Besag F M
Royal Bethlem & Maulsley Hospitals, England, UK.
Baillieres Clin Neurol. 1996 Dec;5(4):803-20.
Epilepsy most commonly starts in the first two decades of life. Adolescence is a time of great change both in the epilepsy itself and in a number of other areas.
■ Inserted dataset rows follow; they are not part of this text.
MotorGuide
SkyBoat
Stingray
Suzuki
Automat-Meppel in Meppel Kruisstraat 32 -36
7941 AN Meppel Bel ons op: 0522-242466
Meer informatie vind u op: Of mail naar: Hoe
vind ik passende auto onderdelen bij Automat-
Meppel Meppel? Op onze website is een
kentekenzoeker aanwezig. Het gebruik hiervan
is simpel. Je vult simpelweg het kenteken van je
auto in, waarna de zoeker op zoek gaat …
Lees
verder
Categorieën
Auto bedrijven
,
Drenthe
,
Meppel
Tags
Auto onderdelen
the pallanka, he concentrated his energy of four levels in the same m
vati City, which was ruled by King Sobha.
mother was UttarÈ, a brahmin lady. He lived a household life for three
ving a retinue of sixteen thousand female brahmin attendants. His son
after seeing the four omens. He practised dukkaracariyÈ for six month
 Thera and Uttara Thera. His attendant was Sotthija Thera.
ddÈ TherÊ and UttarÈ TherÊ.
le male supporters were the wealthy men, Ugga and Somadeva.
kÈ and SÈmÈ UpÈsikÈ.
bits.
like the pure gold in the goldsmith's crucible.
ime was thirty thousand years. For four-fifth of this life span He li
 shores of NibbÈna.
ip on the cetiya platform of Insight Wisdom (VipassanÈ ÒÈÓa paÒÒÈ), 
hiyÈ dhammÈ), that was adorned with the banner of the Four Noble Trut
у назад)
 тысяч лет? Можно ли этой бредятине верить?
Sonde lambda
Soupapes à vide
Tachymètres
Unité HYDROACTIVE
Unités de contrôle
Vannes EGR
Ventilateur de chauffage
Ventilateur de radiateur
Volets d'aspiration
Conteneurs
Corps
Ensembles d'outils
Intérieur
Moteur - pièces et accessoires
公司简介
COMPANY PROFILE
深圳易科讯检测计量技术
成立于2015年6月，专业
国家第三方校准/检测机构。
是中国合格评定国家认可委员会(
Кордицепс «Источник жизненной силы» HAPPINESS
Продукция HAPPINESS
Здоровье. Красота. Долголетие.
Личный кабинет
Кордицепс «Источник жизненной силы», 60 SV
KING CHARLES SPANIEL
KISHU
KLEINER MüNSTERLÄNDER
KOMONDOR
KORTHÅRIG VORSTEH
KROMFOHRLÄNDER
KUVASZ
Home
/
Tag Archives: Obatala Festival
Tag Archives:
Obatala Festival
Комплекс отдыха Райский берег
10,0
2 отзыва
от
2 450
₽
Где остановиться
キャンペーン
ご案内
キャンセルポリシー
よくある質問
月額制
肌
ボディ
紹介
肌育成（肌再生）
Growth into adulthood, issues of preparation for university or employment, driving, drinking, preparation for marriage/conception and a general increase of responsibility add to the complexity of this time of life. Epilepsy affects all these areas to a significant degree. The incidence of several epilepsy syndromes peaks in adolescence. These include juvenile myoclonic epilepsy, juvenile absence epilepsy, epilepsy with grand mal on awakening, benign partial seizures of adolescence and reading epilepsy. Photosensitivity also appears to peak around puberty and needs to be managed well to avoid both unreasonable risks and unnecessary restrictions. Early diagnosis and correct management of the epilepsy and the specific epilepsy syndrome are the main factors in minimizing the difficulties. Epilepsy may change in the early adolescent years, with seizures starting and stopping or altering in form, all of which add to the uncertainty. Denial of the epilepsy may lead to risk-taking which may include be provided on the high risk of the unsupervised bath, the effect of irregular sleep, alcohol, driving, sport, employment, genetic implications, advantages/adverse effects of specific antiepileptic drugs and the role of surgery. The doctor should listen, counsel and inform. Adolescents generally do not appreciate being given advice. They should be empowered by the doctor to make informed decisions and encouraged to take control in a situation which they may view as implying devastating loss of control, unless it is managed wisely.
癫痫最常始于生命的前二十年。青春期是癫痫本身以及许多其他方面发生巨大变化的时期。步入成年、大学或就业准备、驾驶、饮酒、婚姻/受孕准备以及责任的普遍增加,都增加了这个人生阶段的复杂性。癫痫在很大程度上影响所有这些方面。几种癫痫综合征的发病率在青春期达到高峰。这些包括青少年肌阵挛性癫痫、青少年失神癫痫、觉醒时大发作癫痫、青春期良性部分性发作和阅读性癫痫。光敏性似乎也在青春期前后达到高峰,需要妥善管理以避免不合理的风险和不必要的限制。癫痫及特定癫痫综合征的早期诊断和正确管理是将困难降至最低的主要因素。癫痫在青少年早期可能会发生变化,发作开始、停止或形式改变,所有这些都增加了不确定性。否认癫痫可能导致冒险行为,这可能包括在无人监管的情况下洗澡的高风险、不规律睡眠的影响、酒精、驾驶、运动、就业、遗传影响、特定抗癫痫药物的利弊以及手术的作用。医生应该倾听、提供咨询并告知相关信息。青少年通常不喜欢被给予建议。医生应赋予他们做出明智决定的权力,并鼓励他们在自己可能认为意味着毁灭性失控的情况下掌控局面,除非得到明智的管理。